═════ AVAILABLE DATA
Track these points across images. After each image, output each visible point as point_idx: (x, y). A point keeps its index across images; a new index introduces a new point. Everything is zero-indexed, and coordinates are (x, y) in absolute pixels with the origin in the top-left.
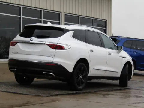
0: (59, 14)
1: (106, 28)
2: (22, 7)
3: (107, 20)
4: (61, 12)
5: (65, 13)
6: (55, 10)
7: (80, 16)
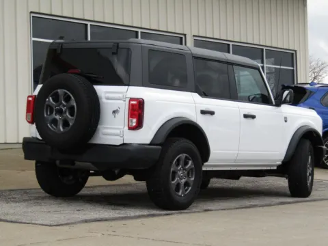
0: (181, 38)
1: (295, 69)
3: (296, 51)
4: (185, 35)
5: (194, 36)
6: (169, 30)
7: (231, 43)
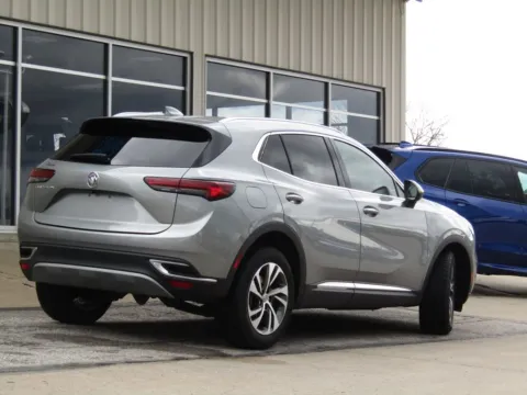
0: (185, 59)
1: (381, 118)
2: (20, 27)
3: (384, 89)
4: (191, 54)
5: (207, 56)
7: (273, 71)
══════════
═════ AVAILABLE DATA
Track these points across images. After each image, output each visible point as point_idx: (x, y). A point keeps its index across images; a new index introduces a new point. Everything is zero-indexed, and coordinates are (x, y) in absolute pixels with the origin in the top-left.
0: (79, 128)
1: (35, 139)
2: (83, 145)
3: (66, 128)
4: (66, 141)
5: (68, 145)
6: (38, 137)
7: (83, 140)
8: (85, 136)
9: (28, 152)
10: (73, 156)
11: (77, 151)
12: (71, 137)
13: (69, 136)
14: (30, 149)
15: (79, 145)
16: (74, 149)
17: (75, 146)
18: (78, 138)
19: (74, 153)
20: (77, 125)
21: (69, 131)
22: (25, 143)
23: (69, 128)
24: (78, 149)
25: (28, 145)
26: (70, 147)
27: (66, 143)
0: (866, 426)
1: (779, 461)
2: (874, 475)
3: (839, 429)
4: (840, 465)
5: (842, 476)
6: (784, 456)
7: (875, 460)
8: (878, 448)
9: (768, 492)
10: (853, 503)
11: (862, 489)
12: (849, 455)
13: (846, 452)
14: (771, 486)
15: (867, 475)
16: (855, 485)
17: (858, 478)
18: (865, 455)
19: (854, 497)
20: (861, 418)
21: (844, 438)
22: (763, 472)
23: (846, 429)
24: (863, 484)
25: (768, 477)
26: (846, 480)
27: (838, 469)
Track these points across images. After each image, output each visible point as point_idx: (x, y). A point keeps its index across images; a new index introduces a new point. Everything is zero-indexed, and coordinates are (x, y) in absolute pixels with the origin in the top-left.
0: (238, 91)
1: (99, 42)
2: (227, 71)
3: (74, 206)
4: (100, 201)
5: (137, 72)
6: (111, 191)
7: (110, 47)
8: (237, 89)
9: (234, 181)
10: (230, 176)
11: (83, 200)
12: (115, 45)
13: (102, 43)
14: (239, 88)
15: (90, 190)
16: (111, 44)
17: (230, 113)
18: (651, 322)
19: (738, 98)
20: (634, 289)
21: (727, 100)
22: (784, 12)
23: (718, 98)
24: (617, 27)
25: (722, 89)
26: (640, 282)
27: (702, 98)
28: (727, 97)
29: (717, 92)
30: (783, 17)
══════════
═════ AVAILABLE DATA
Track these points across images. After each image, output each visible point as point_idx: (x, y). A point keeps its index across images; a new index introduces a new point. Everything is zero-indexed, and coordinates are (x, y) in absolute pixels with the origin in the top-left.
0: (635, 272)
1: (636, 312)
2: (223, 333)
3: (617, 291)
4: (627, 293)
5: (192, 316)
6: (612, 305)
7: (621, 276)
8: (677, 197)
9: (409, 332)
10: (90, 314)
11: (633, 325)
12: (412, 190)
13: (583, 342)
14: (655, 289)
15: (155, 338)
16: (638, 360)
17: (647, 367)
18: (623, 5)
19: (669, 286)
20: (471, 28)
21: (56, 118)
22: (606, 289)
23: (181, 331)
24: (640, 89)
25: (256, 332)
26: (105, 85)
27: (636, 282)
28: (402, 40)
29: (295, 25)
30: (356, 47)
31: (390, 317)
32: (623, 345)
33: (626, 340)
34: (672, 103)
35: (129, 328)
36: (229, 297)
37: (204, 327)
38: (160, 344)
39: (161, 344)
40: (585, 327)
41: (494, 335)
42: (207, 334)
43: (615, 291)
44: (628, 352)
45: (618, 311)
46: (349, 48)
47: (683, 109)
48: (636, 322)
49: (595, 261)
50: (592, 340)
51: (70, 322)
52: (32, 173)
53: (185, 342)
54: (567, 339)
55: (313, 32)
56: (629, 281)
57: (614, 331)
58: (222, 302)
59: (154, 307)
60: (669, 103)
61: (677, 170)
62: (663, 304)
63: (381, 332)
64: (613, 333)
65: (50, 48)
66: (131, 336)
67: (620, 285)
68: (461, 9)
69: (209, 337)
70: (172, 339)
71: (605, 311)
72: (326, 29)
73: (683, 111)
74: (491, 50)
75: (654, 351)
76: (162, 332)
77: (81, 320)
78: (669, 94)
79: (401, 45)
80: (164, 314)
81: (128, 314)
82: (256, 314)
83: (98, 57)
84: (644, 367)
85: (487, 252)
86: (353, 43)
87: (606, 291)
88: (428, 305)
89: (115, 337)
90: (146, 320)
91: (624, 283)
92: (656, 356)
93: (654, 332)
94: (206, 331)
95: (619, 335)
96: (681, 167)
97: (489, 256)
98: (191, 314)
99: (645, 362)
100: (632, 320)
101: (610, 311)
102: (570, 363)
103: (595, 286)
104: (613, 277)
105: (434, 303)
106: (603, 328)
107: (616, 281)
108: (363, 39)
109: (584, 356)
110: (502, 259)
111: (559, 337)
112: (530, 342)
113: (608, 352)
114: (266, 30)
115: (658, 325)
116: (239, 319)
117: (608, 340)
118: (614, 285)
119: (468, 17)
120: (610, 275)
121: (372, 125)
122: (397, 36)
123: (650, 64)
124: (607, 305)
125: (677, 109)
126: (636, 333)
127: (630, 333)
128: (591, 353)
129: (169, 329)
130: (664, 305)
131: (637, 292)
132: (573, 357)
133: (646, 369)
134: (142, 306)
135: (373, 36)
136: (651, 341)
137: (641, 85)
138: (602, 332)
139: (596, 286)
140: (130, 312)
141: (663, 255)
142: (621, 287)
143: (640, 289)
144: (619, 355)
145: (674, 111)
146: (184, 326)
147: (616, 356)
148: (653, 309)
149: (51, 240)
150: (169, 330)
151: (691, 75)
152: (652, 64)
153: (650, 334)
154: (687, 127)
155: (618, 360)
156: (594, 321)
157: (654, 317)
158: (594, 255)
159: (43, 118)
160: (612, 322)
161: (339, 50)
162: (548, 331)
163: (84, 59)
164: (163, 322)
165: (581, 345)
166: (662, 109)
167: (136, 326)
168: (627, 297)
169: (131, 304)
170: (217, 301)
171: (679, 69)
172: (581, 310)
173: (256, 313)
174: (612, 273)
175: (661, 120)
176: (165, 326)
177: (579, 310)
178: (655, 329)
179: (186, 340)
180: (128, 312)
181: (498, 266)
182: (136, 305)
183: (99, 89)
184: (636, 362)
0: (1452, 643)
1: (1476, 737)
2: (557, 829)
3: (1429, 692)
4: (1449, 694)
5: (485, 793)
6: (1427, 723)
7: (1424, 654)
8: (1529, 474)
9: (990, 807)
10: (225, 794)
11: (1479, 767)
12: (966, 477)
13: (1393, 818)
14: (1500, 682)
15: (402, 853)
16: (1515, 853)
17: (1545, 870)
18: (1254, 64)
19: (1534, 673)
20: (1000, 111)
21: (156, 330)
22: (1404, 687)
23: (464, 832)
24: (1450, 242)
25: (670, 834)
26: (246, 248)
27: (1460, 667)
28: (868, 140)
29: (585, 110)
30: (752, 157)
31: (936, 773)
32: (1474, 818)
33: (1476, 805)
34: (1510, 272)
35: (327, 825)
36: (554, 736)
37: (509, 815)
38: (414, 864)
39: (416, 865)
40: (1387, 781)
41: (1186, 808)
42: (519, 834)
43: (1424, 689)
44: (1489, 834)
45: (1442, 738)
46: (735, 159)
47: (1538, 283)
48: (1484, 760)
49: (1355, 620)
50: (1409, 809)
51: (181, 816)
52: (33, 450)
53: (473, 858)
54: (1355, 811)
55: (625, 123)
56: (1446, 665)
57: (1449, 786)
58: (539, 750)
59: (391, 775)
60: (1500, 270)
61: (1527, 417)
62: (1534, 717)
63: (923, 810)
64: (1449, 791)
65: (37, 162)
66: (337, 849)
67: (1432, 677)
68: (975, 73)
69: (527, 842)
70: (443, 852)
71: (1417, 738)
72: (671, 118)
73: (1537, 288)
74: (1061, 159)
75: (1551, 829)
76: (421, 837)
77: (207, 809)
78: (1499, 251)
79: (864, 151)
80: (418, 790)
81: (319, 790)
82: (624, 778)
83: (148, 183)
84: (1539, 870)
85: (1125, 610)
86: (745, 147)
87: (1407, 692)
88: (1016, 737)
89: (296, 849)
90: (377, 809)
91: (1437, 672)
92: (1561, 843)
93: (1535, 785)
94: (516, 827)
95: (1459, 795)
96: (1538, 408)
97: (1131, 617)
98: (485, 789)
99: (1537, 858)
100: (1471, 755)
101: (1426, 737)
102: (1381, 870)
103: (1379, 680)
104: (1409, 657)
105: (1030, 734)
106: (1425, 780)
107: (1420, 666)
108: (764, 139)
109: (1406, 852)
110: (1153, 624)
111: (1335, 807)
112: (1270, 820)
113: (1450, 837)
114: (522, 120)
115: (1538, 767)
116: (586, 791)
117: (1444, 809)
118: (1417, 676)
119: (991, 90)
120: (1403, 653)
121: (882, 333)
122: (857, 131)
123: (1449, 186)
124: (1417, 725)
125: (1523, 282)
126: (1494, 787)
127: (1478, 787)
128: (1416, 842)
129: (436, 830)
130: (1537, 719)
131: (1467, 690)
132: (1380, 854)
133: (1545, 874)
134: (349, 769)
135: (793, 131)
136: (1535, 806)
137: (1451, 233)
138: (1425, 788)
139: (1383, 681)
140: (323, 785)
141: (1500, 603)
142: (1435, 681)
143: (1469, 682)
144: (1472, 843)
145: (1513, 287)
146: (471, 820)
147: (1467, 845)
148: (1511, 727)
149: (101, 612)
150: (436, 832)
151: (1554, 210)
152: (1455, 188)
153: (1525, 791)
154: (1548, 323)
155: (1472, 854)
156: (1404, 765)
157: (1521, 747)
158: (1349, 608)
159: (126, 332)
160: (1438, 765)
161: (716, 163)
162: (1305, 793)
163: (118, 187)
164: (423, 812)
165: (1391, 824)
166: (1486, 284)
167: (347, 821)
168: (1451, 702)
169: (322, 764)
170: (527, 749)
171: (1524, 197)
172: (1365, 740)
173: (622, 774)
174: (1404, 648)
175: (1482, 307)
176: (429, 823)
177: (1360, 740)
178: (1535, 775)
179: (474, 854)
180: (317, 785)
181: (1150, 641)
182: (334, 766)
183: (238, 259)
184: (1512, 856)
══════════
Every line above from the line with "135: (373, 36)" to the line with "158: (594, 255)" is wanted, ends included; write them out exactly and add no other line.

135: (373, 36)
136: (651, 341)
137: (641, 85)
138: (602, 332)
139: (596, 286)
140: (130, 312)
141: (663, 255)
142: (621, 287)
143: (640, 289)
144: (619, 355)
145: (674, 111)
146: (184, 326)
147: (616, 356)
148: (653, 309)
149: (51, 240)
150: (169, 330)
151: (691, 75)
152: (652, 64)
153: (650, 334)
154: (687, 127)
155: (618, 360)
156: (594, 321)
157: (654, 317)
158: (594, 255)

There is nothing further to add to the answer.